### WRITTEN REQUEST
Change the part below that opens with the line containing "Page size: 1275x1650." and closes with the line containing "text Agora coloque" by putting "enclosing rectangle" in place of "bounding box" and keeping everything else the same. Give back only those lines.

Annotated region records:
# # # # # # #

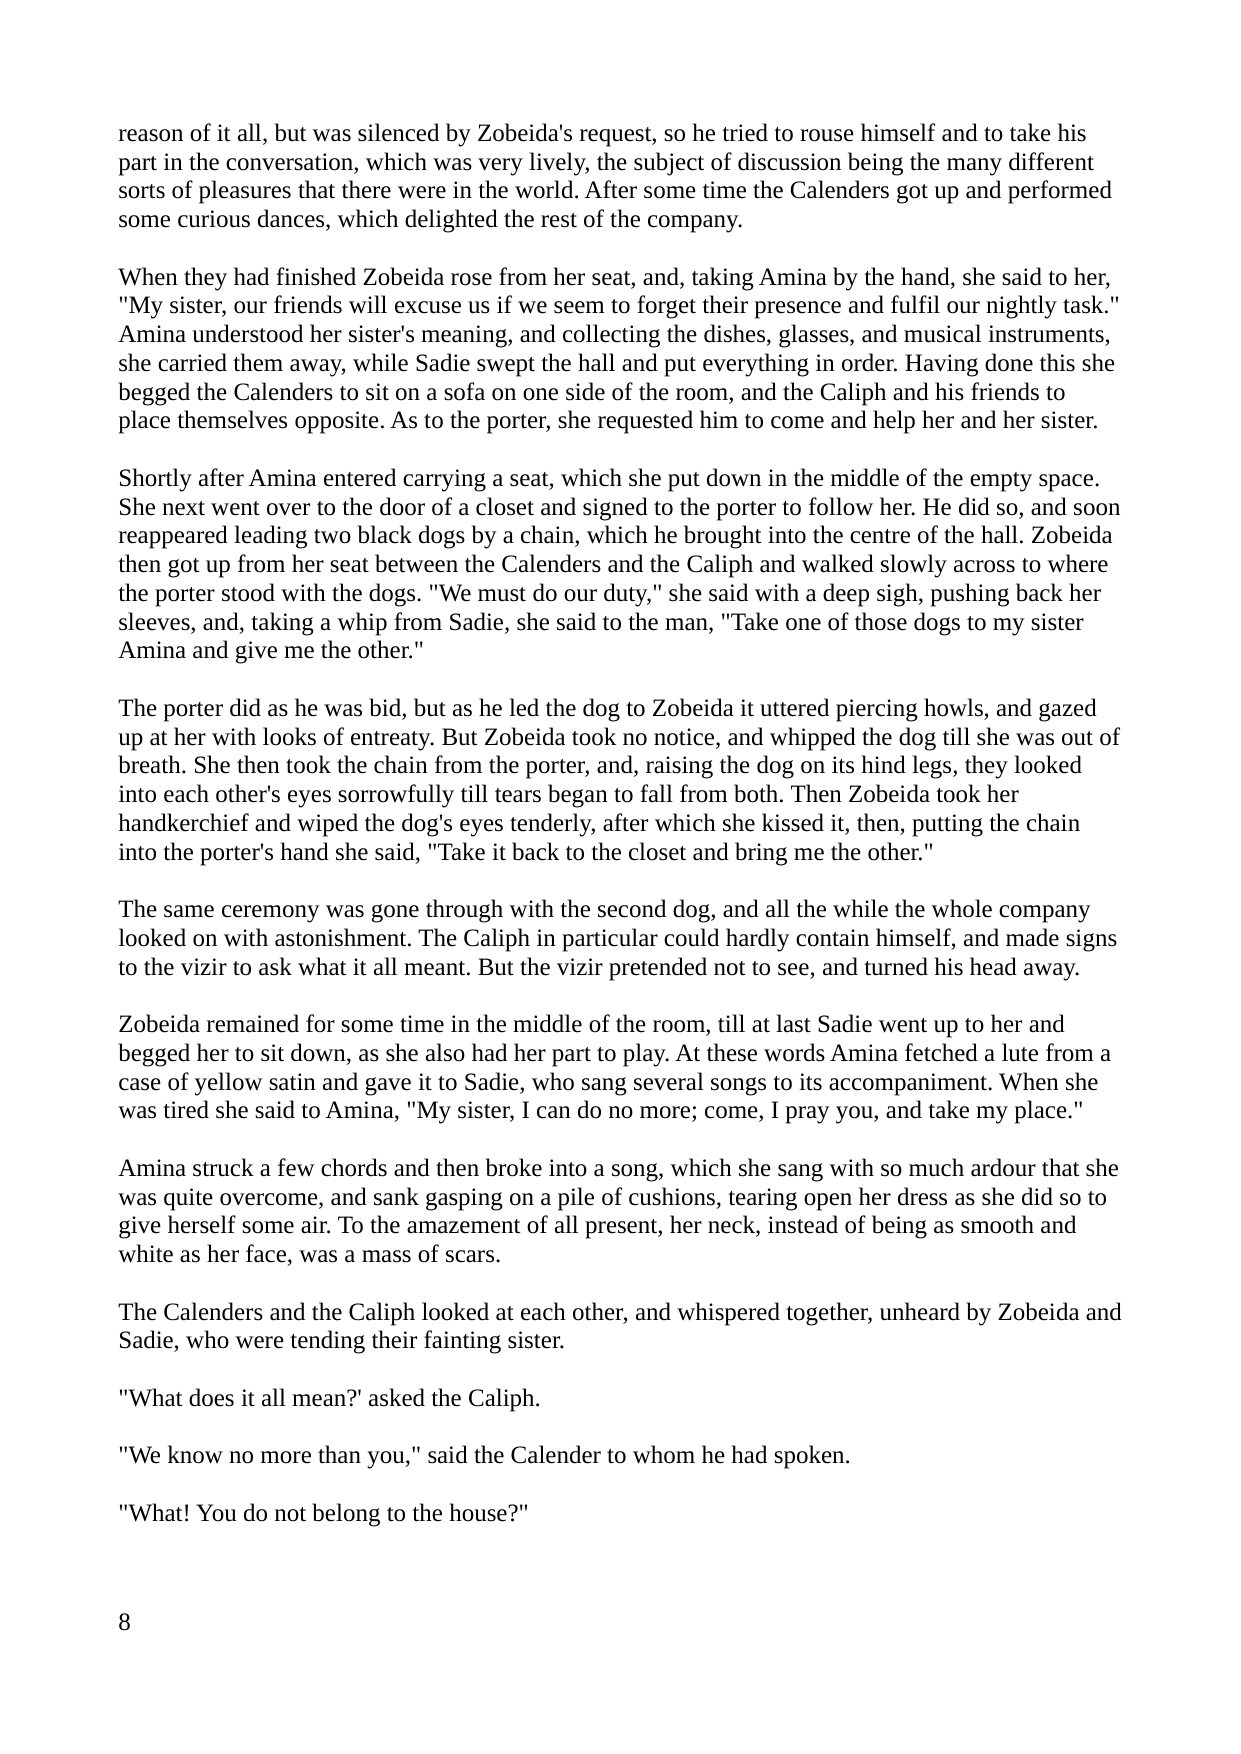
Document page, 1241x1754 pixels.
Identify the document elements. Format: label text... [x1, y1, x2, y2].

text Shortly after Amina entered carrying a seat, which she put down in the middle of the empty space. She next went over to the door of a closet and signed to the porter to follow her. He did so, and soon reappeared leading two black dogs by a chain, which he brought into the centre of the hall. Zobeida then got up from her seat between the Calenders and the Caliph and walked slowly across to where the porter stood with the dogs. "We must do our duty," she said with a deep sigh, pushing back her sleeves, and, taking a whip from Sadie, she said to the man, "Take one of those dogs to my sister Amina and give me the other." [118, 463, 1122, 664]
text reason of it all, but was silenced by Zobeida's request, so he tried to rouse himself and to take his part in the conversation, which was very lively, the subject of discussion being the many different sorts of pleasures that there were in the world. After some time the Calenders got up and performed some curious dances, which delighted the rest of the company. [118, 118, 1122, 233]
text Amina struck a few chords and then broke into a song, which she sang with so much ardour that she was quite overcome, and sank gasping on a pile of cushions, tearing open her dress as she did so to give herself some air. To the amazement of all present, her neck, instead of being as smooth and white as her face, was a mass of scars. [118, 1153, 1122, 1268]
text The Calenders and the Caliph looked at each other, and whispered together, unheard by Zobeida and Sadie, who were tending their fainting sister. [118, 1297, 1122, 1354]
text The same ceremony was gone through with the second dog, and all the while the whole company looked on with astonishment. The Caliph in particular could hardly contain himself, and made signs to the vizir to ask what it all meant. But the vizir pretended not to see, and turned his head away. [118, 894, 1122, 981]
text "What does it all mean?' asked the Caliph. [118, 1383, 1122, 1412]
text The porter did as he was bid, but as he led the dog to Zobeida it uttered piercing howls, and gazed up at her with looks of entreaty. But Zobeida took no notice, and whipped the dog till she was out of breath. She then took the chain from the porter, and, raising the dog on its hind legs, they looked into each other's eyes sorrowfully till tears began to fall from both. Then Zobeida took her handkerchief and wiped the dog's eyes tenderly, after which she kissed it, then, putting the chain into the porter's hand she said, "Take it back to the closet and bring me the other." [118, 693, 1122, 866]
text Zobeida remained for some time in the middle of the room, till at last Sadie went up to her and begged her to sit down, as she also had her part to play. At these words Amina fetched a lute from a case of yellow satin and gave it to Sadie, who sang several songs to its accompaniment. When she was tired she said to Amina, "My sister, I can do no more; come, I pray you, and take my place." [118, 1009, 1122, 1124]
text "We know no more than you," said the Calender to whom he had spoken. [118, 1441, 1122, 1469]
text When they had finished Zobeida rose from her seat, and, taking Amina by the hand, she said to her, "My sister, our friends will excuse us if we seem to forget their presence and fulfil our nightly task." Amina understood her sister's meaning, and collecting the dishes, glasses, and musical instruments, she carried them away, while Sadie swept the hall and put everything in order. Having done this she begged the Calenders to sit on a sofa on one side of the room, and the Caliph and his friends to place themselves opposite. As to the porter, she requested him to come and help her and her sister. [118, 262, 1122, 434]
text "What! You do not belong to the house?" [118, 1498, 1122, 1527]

# # # # # # #

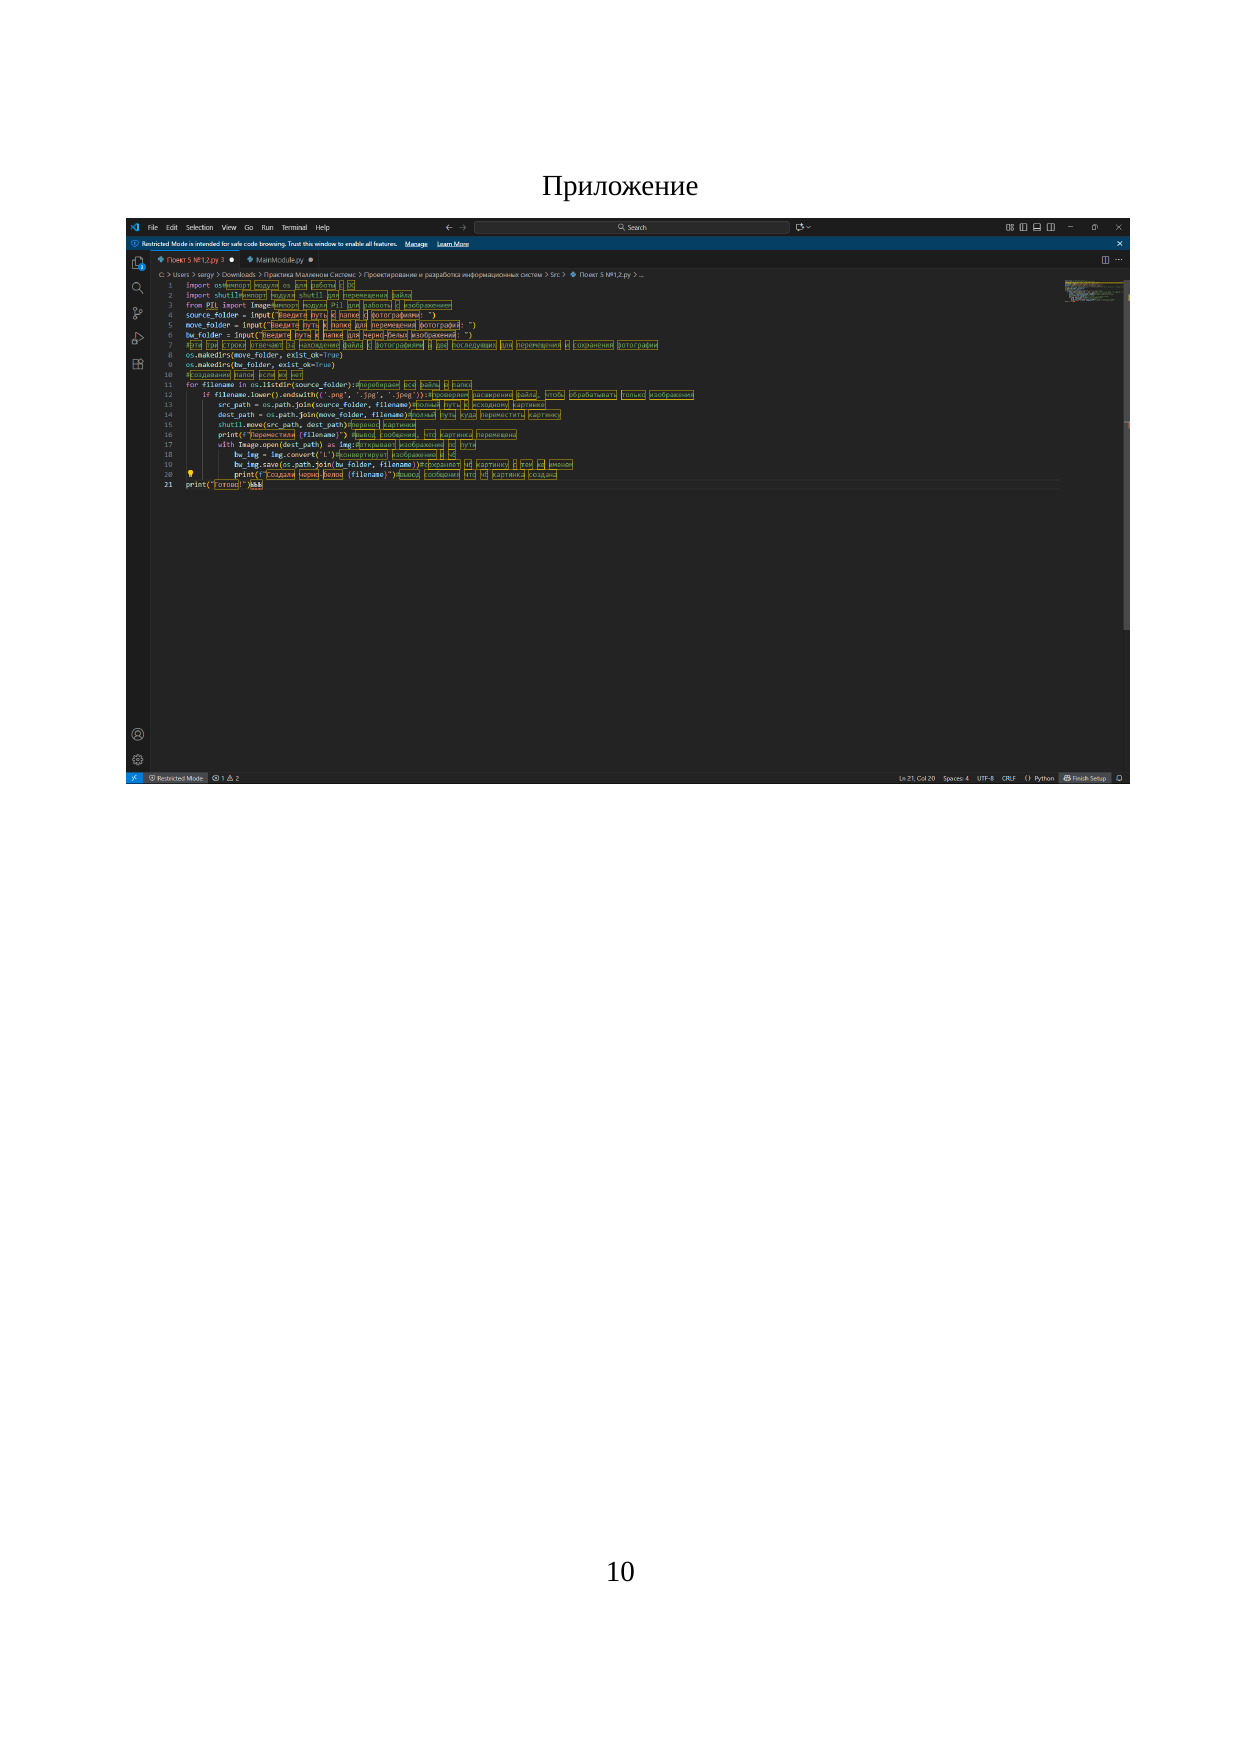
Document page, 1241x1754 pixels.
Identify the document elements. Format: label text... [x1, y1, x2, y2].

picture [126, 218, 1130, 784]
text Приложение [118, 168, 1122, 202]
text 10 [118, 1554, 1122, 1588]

# # # # # # #

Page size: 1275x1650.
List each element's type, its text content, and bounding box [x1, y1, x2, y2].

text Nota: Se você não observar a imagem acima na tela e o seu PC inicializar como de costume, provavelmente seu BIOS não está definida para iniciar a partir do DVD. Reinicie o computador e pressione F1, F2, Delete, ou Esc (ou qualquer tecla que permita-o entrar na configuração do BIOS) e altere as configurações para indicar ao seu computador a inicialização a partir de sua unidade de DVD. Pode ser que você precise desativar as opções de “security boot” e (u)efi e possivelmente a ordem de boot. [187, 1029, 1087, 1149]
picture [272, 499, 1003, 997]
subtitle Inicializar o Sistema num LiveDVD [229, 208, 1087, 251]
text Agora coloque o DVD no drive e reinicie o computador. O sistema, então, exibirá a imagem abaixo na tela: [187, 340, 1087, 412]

# # # # # # #

### SOLUTION FOR THIS EXERCISE
Page size: 1275x1650.
List each element's type, its text content, and enclosing rectangle [x1, y1, x2, y2].

text Nota: Se você não observar a imagem acima na tela e o seu PC inicializar como de costume, provavelmente seu BIOS não está definida para iniciar a partir do DVD. Reinicie o computador e pressione F1, F2, Delete, ou Esc (ou qualquer tecla que permita-o entrar na configuração do BIOS) e altere as configurações para indicar ao seu computador a inicialização a partir de sua unidade de DVD. Pode ser que você precise desativar as opções de “security boot” e (u)efi e possivelmente a ordem de boot. [187, 1029, 1087, 1149]
picture [272, 499, 1003, 997]
subtitle Inicializar o Sistema num LiveDVD [229, 208, 1087, 251]
text Agora coloque o DVD no drive e reinicie o computador. O sistema, então, exibirá a imagem abaixo na tela: [187, 340, 1087, 412]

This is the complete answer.